As shown in the benchmarks, the QUALITY preset not only maintains the same accuracy as Cheerio while using fewer tokens, but it also delivers responses significantly faster. The FAST preset offers the best performance while the QUALITY preset provides the smallest output size with excellent accuracy, giving you options depending on your priority.

Some website statistics

To determing tags that I would like to strip, first of course I gathered tags that would not make any context for AI. Those are style, head, iframe etc.
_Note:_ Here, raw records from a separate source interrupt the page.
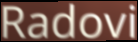
Radovi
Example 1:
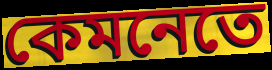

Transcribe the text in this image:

কেমনেতে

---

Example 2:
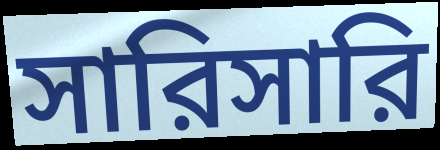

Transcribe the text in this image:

সারিসারি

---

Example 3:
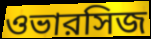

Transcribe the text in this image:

ওভারসিজ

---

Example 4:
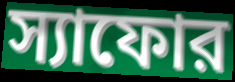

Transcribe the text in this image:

স্যাফোর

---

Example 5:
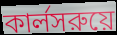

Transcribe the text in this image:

কার্লসরুয়ে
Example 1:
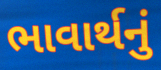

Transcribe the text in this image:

ભાવાર્થનું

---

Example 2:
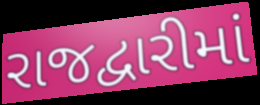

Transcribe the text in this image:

રાજદ્વારીમાં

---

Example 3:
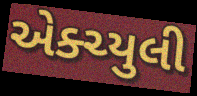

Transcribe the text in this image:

એક્ચ્યુલી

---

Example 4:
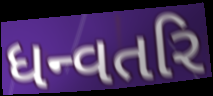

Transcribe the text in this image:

ધન્વતરિ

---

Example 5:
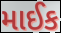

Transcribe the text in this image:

માઈક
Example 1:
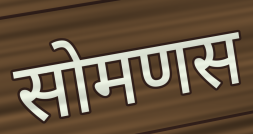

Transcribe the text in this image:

सोमणस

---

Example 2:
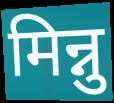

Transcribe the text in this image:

मिन्नु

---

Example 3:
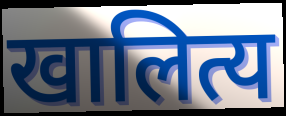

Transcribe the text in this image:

But stripping the tags is costly operation, so I wanted to actually know if stripping them makes any difference. So I gathered a list of ~800 random websites, crawled and parsed them. Here are some details:

Page Size Statistics

Metric	Value
Minimum	242 bytes
Maximum	11,647,892 bytes
Average	517,804 bytes
Median	346,929 bytes

Crawl Timing Statistics

Metric	Value
Average	3,202 ms
Median	2,504 ms

Element Size Analysis

Ordered by total size across all pages:

Element	Average Size (bytes)	% of Page	% of Body	Total Size (bytes)
body	406,357	76.11%	-	349,061,078
head	110,629	23.55%	73.40%	95,030,079
links	98,256	19.18%	24.71%	84,401,659
svgs	83,426	12.76%	15.38%	71,662,569
nav	103,673	12.17%	15.00%	89,055,316
script	73,849	10.84%	14.09%	63,435,956
images	31,274	6.18%	8.17%	26,864,083
footer	17,350	4.21%	5.81%	14,903,361
style	16,031	3.82%	4.80%	13,770,735
forms	14,827	3.29%	4.33%	12,736,770
button	12,395	2.54%	3.47%	10,647,352
comments	7,163	1.67%	2.28%	6,152,769
aside	6,539	1.04%	1.19%	5,617,229
noscript	1,663	0.32%	0.44%	1,428,938
iframe	902	0.27%	0.40%	775,052
video	74	0.03%	0.03%	63,815
canvas	4	0.00%	0.00%	3,149

Kudos

This project wouldn't be possible without the valuable contributions and support from:

Marcel van de Weerd
Siddhesh Deshpande
Trengo Team - For providing real-world use case

Contributing

I welcome contributions from the community! Whether it's improving the documentation, adding new features, or reporting bugs, please feel free to make a pull request or open an issue.

License

This project is licensed under the MIT License - see the LICENSE file for details.